From 247 responses to a survey which closed on 1st June, 124 School-Centred Initial Teacher Training (SCITT) providers, School Direct Lead Schools and HEIs have reported that school partners had informed them they are unable to participate in training programmes in 2020-21.
Furthermore, 81% of ITT providers are more concerned about securing sufficient school placements next year compared to previous years and 45% of providers have closed, or are considering closing, programmes as a result of placements.
The findings come at a time when latest figures show that there has been unprecedented increases in the number of applicants accepted for places on postgraduate ITT courses in the month between mid-April and mid-May: 30,600 compared with nearly 29,400 in May 2019, and also marking some 4,000 new applicants since mid-April.
“ITT providers have told us, through our survey, that schools are not offering placements primarily due to concerns over the post Covid-19 transition, including worries about having additional people in school, the reluctance to allow trainee teachers to teach given the amount of time children have been away from school, the need to focus on other priorities, and uncertainty resulting from the pandemic,” NASBTT Executive Director Emma Hollis explained.

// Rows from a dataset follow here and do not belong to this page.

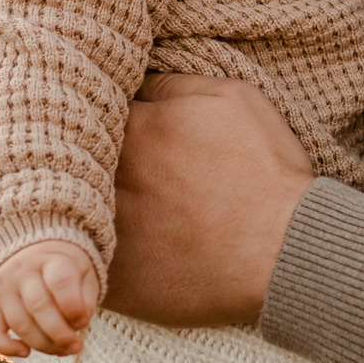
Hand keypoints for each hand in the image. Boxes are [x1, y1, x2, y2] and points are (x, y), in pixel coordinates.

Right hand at [0, 238, 98, 357]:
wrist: (29, 249)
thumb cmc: (63, 269)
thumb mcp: (83, 273)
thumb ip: (85, 299)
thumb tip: (76, 326)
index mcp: (51, 260)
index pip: (60, 282)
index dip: (74, 307)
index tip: (83, 321)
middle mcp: (22, 272)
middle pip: (39, 306)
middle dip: (60, 333)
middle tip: (75, 345)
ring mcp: (3, 289)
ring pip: (19, 323)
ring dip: (43, 344)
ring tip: (62, 350)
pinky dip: (5, 347)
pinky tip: (25, 352)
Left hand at [104, 74, 313, 327]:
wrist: (284, 250)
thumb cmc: (265, 170)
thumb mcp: (231, 98)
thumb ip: (172, 84)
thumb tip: (137, 81)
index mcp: (133, 128)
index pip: (94, 111)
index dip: (105, 117)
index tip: (120, 128)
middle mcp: (110, 178)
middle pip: (79, 162)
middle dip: (90, 161)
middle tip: (126, 171)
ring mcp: (107, 232)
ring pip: (80, 212)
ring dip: (89, 207)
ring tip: (128, 212)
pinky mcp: (115, 282)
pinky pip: (92, 263)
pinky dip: (102, 255)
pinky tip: (132, 252)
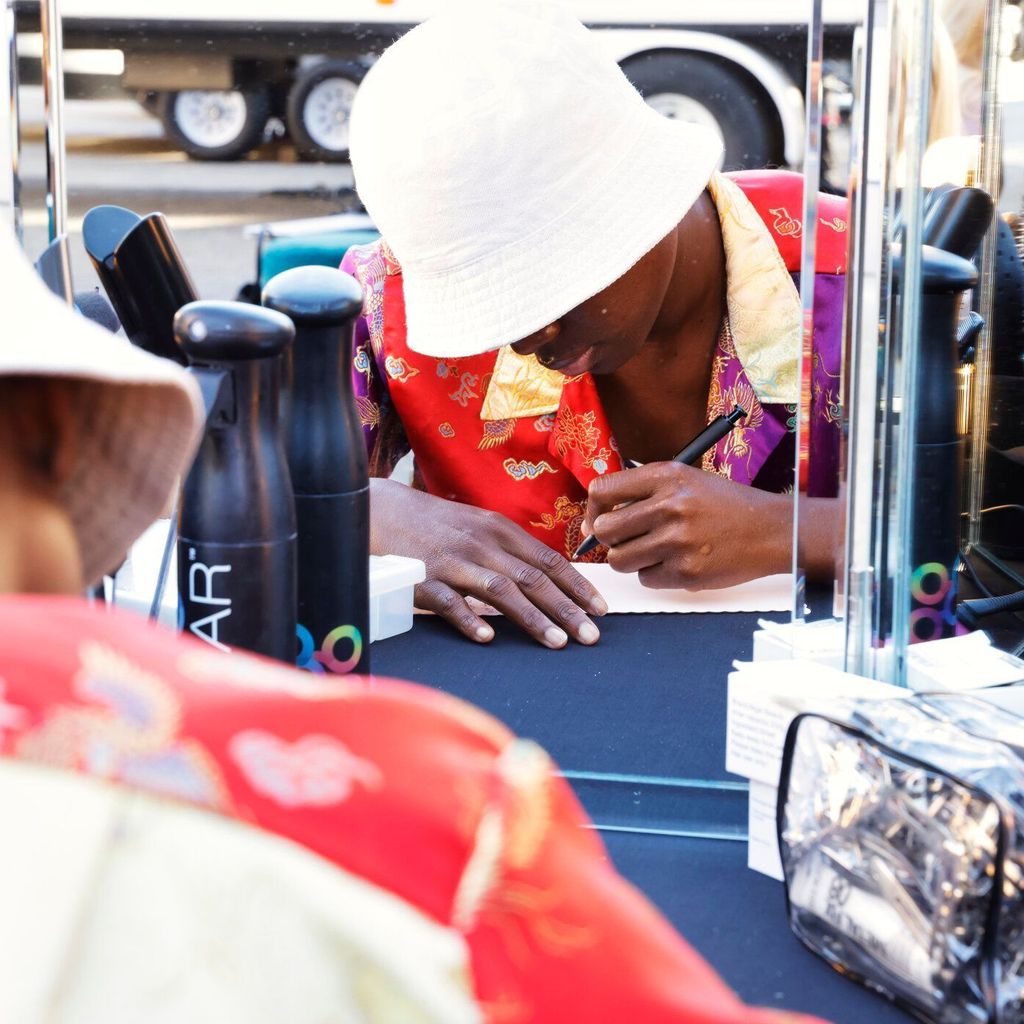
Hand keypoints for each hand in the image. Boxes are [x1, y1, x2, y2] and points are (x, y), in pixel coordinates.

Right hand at [370, 479, 606, 647]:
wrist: (382, 511)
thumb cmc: (437, 524)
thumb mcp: (479, 526)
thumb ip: (511, 550)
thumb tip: (548, 578)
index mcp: (500, 530)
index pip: (548, 560)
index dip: (577, 585)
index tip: (601, 609)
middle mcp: (482, 544)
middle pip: (533, 579)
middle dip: (566, 609)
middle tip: (591, 636)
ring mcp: (453, 561)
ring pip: (500, 590)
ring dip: (532, 617)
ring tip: (557, 642)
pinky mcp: (423, 578)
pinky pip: (449, 601)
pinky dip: (469, 618)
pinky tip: (487, 637)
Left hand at [583, 463, 791, 589]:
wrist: (770, 530)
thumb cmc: (724, 505)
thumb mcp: (685, 480)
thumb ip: (644, 491)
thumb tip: (597, 517)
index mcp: (666, 476)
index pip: (603, 490)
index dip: (593, 509)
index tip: (597, 520)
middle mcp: (669, 506)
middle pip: (605, 529)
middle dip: (609, 539)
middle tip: (626, 539)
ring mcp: (677, 541)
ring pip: (619, 559)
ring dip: (630, 559)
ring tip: (653, 551)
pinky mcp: (685, 572)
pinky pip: (645, 579)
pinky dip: (654, 575)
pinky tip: (675, 562)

“Additionally, capacity in schools (and in particular mentor capacity), concerns over the amount of support NQTs will need and therefore not being able to also support ITTs, and general anxiety over school finances have all been given as reasons for the decision. The number of schools who appear to be withdrawing placements is worryingly high, especially at a time when we are seeing increasing applications to teaching.”
Emma called on the Department of Education to “act now” to ensure that there is no permanent damage to the system. “We would like to see supportive communications to schools, including clear guidance and encouragement to take ITTs and NQTs in the next academic year; but if needed, a requirement for schools to engage in ITT,” she said. “Funding, including suggestions for funding to schools to incentivise placements and to providers to support additional mentoring time, is also a consideration. And further guidance to ITT providers on areas such as social distancing for training and flexibility in online offerings is also worthy of attention. The bigger picture also shows concerns about the ITT Core Content Framework and Ofsted Initial Teacher Education (ITE) Inspection Framework, and both of these could be delayed or relaxed to give ITT providers some much needed breathing space.”
Giving his reaction to the findings, James Noble-Rogers, Executive Director of the Universities Council for the Education of Teachers (UCET), added: “We are extremely worried about the likely shortage of school placements next year and the impact it could have on recruitment to ITE. At a time when we are experiencing the first significant increase in applications to ITE for many years, it would be a great shame if potentially excellent teachers were turned away because of placement difficulties. The government could help to address this by pointing out to schools the benefits of participating in ITE, and giving ITE providers the flexibility that they need to maximise existing placement opportunities.”